Noch etwas möchte ich nachtragen, auch wenn das Thema ein bisschen ausklingt, nachdem sie den Friedensnobelpreis nun doch nicht bekommen hat – was ich gut finde. Denn noch mehr „Rummel“ würde das Mädchen, das nicht nur von dem Komiker Dieter Nuhr in seiner Satire-Sendung, sondern von einer ganzen Reihe von „Besserwissern“ kritisiert wird, wohl nicht ertragen können. In einer Begegnung mit dem „spiritual Leader“ der Sioux Arvol Looking Horse, der im Gegensatz zu ihren Kritikern offenbar noch über spirituelles Wissen verfügt, wurde Greta Thunberg vor kurzem als „Die Frau, die von den Himmeln geschickt wurde“  (Maphiyata Echiyatan Hin Win – Woman who came from the Heavens) bezeichnet. Ein anderer Siuox-Indianer (Jesse taken alive) erklärte: „You have awakened the world. We stand with you.”[1]
Solche Worte sind mir mehr wert als die Sonntagsreden eines Nobelpreis-Komitees.
Die Indianer, die einst unter der Führung des Saturn-Orakels die untergehende Atlantis nach Westen verließen und den neuen Kontinent besiedelten, dessen Existenz viele tausend Jahre nur den Eingeweihten bekannt war, haben die Abgesandte des Sonnenorakels erkannt. Jahrhunderte, so kann man sagen, haben sie auf die „Frau, die von den Himmeln kam“ gewartet. Die europäischen Siedler, die aus der uramerikanischen Natur große Teile zu einer technischen Wüste machten, waren nicht die „weißen Götter aus dem Osten“, auf die sie – dem Mythos nach –  gewartet hatten, obwohl sie „weiß“ waren.

In der Neuen Züricher Zeitung vom 15.09.2007 bestreitet der Autor Peter Hassler zwar, dass die Azteken unter Montezuma bei der Ankunft der Spanier in Mexiko geglaubt hätten, dass die Eroberer „Götter“ seien. Andererseits gibt der Sankt Gallener Altamerikanist selbst folgende Hinweise auf den Mythos:
 Quetzalcoatl war ein weiser Fürst. Er galt als Schöpfer der Zivilisation und der Kultur und lebte in der ersten Stadt der Menschen, Tollan. Er wurde jedoch eines Tages von seinem Widersacher, dem bösen Zauberer Tezcatlipoca, aus der Stadt vertrieben.

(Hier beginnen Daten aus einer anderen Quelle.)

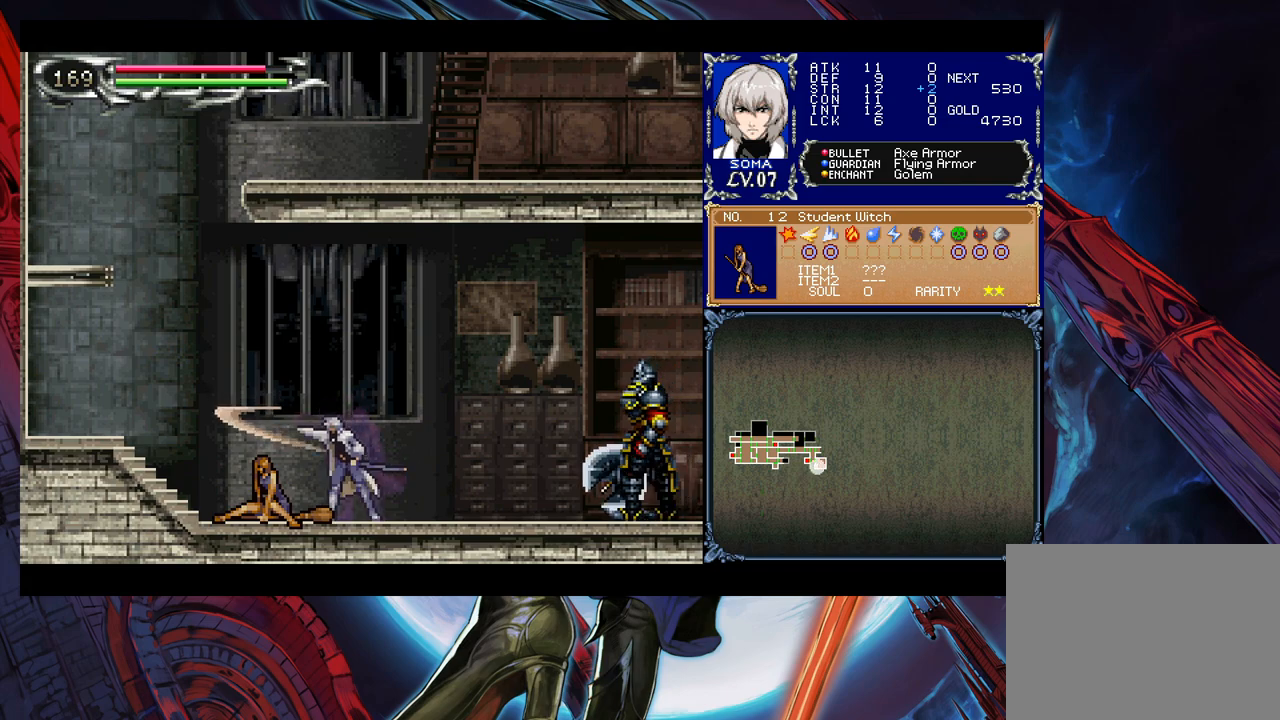
{"buttons": [], "left_stick": "right", "right_stick": "center", "events": [[133, "B", "down"], [167, "A", "down"], [167, "B", "up"], [217, "A", "up"], [483, "left_stick", "right"]]}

Quetzalcoatl floh nach Osten an die Gestade des Meeres. Dort verwandelte er sich nach dem urtümlichen Mythus in den Morgenstern, den Planeten Venus[2]. Dieser Vorbote des Lichts, der Sonne, wurde bei vielen Völkern Mesoamerikas als Kulturheros verehrt. Tlahuizcalpantecutli, der «Herr der Morgenröte» – wie der Planet von den Azteken genannt wurde –, ist ein Sinnbild des «Mythus der ewigen Wiederkehr», wie ihn Mircea Eliade formulierte.
(…) In einem weiteren frühkolonialzeitlichen Geschichtswerk von Diego Duran werden sowohl Cortés als auch seine indianische Geliebte und Dolmetscherin Malinche blondhaarig dargestellt. Die «weissen Götter» aus Spanien lehnen wohl an Idealvorstellungen aus Europa an, wie sie zu damaliger Zeit z. B. in der Venus von Botticelli[3] und der Maria von Raphael zu erkennen sind.[4]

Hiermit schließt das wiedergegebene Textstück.